Perché c’è tanto suono, spesso troppo, per lo più uniforme nelle tinte e nelle intenzioni. È un Bruckner preso estremamente sul serio che vive di certezze granitiche. Imperioso e magniloquente, denso come magma ma cupo. Tutto è ingigantito e sottolineato con l’evidenziatore: la tragicità espressa con violenza, i tratti volgari dello Scherzo marcati con vigore, l’Adagio poi viene restituito con una corposità di suono impressionante ma quasi stucchevole, con gli archi chiamati ad esasperare il vibrato.
Non che il quadro risulti piatto o sbiadito, tutt’altro: le dinamiche sono variegate e meditate, i toni carichi e travolgenti. L’orchestra è costantemente sollecitata a impastare i timbri nella ricerca di un amalgama vischioso, il che comporta un ovvio sacrificio della trasparenza in favore di una compattezza di suono sbalorditiva ma tuttavia incostante, soprattutto nei fortissimi che non escono sempre equilibrati e che, nel finale, tendono a sfuggire al controllo del podio.

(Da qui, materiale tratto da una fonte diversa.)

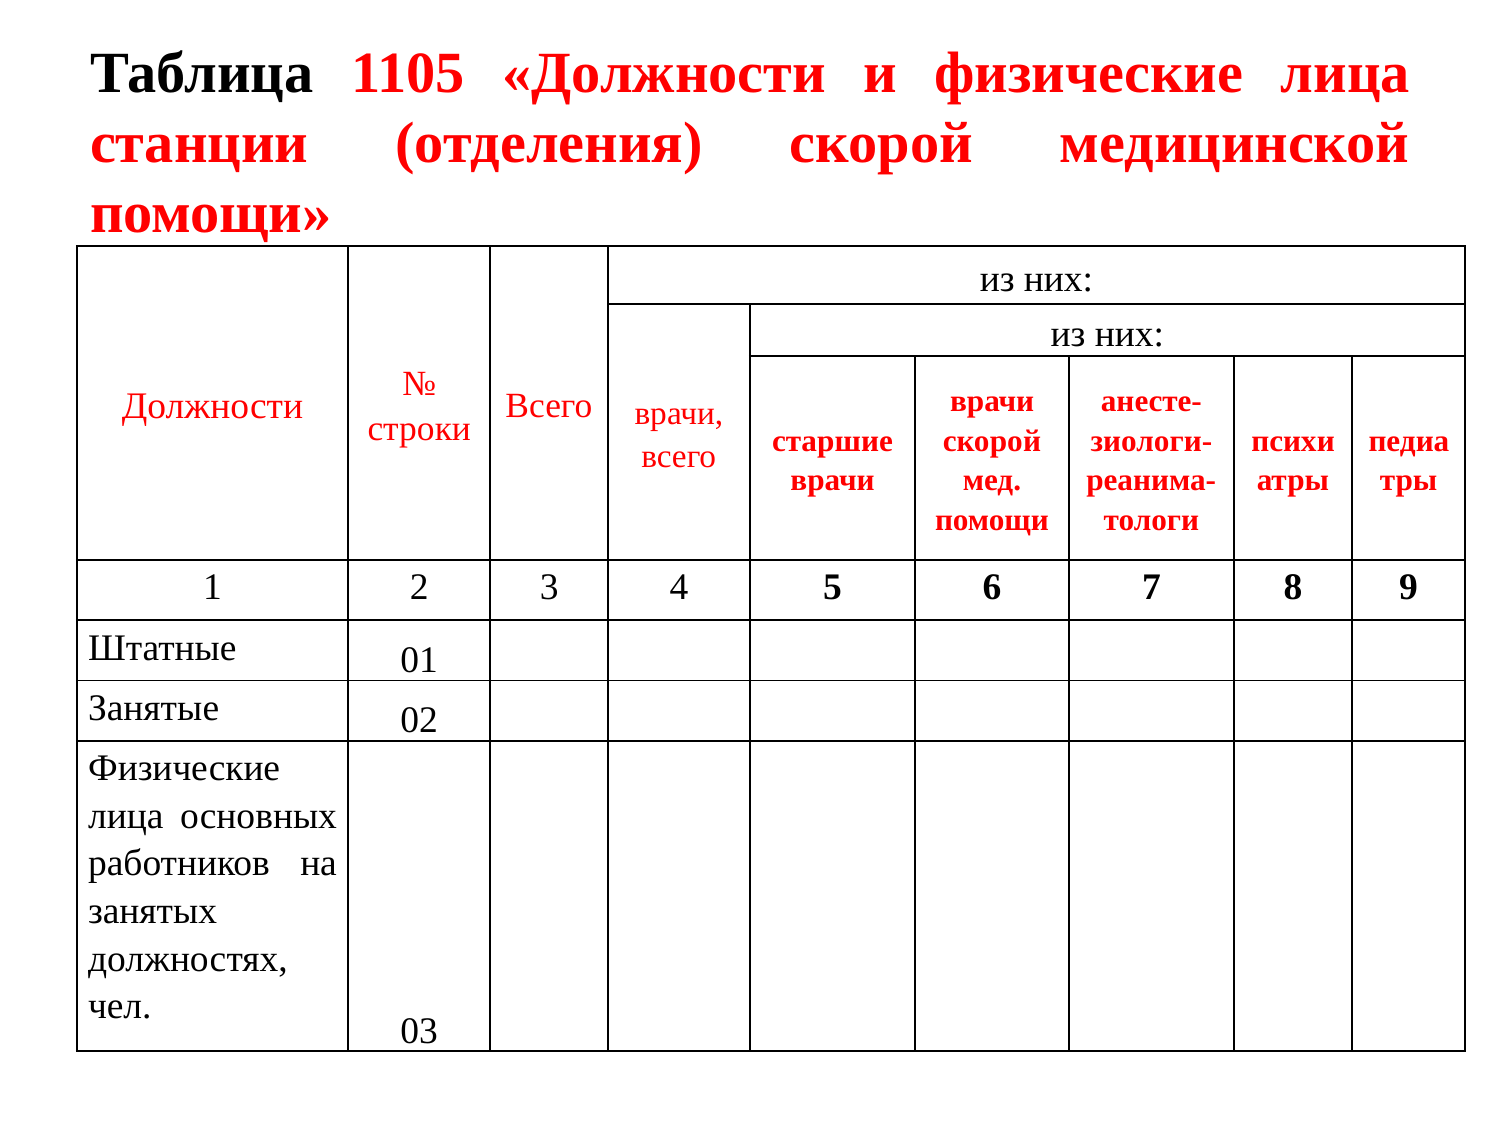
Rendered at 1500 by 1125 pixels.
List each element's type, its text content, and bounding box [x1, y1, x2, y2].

table_cell [609, 681, 749, 740]
table_cell 8 [1235, 561, 1351, 619]
table_cell [751, 742, 914, 1050]
table_cell [491, 621, 607, 680]
table_cell [1235, 621, 1351, 680]
table_cell [1353, 742, 1464, 1050]
table_cell Физические лица основных работников на занятых должностях, чел. [78, 742, 347, 1050]
table_cell [1353, 621, 1464, 680]
table_cell [1070, 681, 1233, 740]
table_cell анесте-зиологи-реанима-тологи [1070, 357, 1233, 559]
table_cell [491, 681, 607, 740]
title Таблица 1105 «Должности и физические лица станции (отделения) скорой медицинской помощи» [75, 45, 1425, 233]
table_cell [1235, 742, 1351, 1050]
table_cell [491, 742, 607, 1050]
table_cell из них: [751, 305, 1464, 355]
table_cell психиатры [1235, 357, 1351, 559]
table_cell [1353, 681, 1464, 740]
table_cell 3 [491, 561, 607, 619]
table_cell старшие врачи [751, 357, 914, 559]
table_cell врачи скорой мед. помощи [916, 357, 1068, 559]
table_cell [916, 681, 1068, 740]
table_cell 1 [78, 561, 347, 619]
table_cell [916, 621, 1068, 680]
table_cell 01 [349, 621, 489, 680]
table_cell [609, 621, 749, 680]
table_cell 02 [349, 681, 489, 740]
table_header Должности [78, 247, 347, 559]
table_cell 7 [1070, 561, 1233, 619]
table_cell 4 [609, 561, 749, 619]
table_cell [1070, 621, 1233, 680]
table_cell [751, 621, 914, 680]
table_cell [1235, 681, 1351, 740]
table_cell [751, 681, 914, 740]
table_cell [609, 742, 749, 1050]
table_cell Штатные [78, 621, 347, 680]
table_cell 6 [916, 561, 1068, 619]
table_cell [1070, 742, 1233, 1050]
table_cell 5 [751, 561, 914, 619]
table_cell 9 [1353, 561, 1464, 619]
table_cell Занятые [78, 681, 347, 740]
table_header из них: [609, 247, 1464, 303]
table_cell врачи, всего [609, 305, 749, 559]
table_cell [916, 742, 1068, 1050]
table_header Всего [491, 247, 607, 559]
table_cell 2 [349, 561, 489, 619]
table_cell педиатры [1353, 357, 1464, 559]
table_cell 03 [349, 742, 489, 1050]
table_header № строки [349, 247, 489, 559]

Al di là delle considerazioni sull’impostazione generale, non si può dire che il disegno non sia definito e perseguito con perizia. Ciò che ne esce è chiarissimo e dimostra la grande familiarità di Inbal con il repertorio bruckneriano e con questo lavoro in particolare, proposto nella versione del 1887. La sua Ottava emerge sì come un monumento imponente, uno sforzo titanico dalla drammaticità esasperata, ma non di meno evidenzia un’autorità musicale fuori dall’ordinario, non tanto nella fantasia quanto nella capacità di dare coerenza e tensione alla narrazione. Fatta la tara delle perplessità e delle riserve sul gusto e di una certa prevedibilità del disegno, questa Ottava non manca di mestiere e consapevolezza. Le fa difetto, forse, un po’ di poesia.
Merita una lode l’Orchestra del Teatro La Fenice che si comporta molto bene reggendo l’intera prova senza sbavature e assecondando, nei limiti del possibile, le continue sollecitazioni di Inbal a inspessire le sonorità.
Applausi entusiastici ma frettolosi a fine concerto.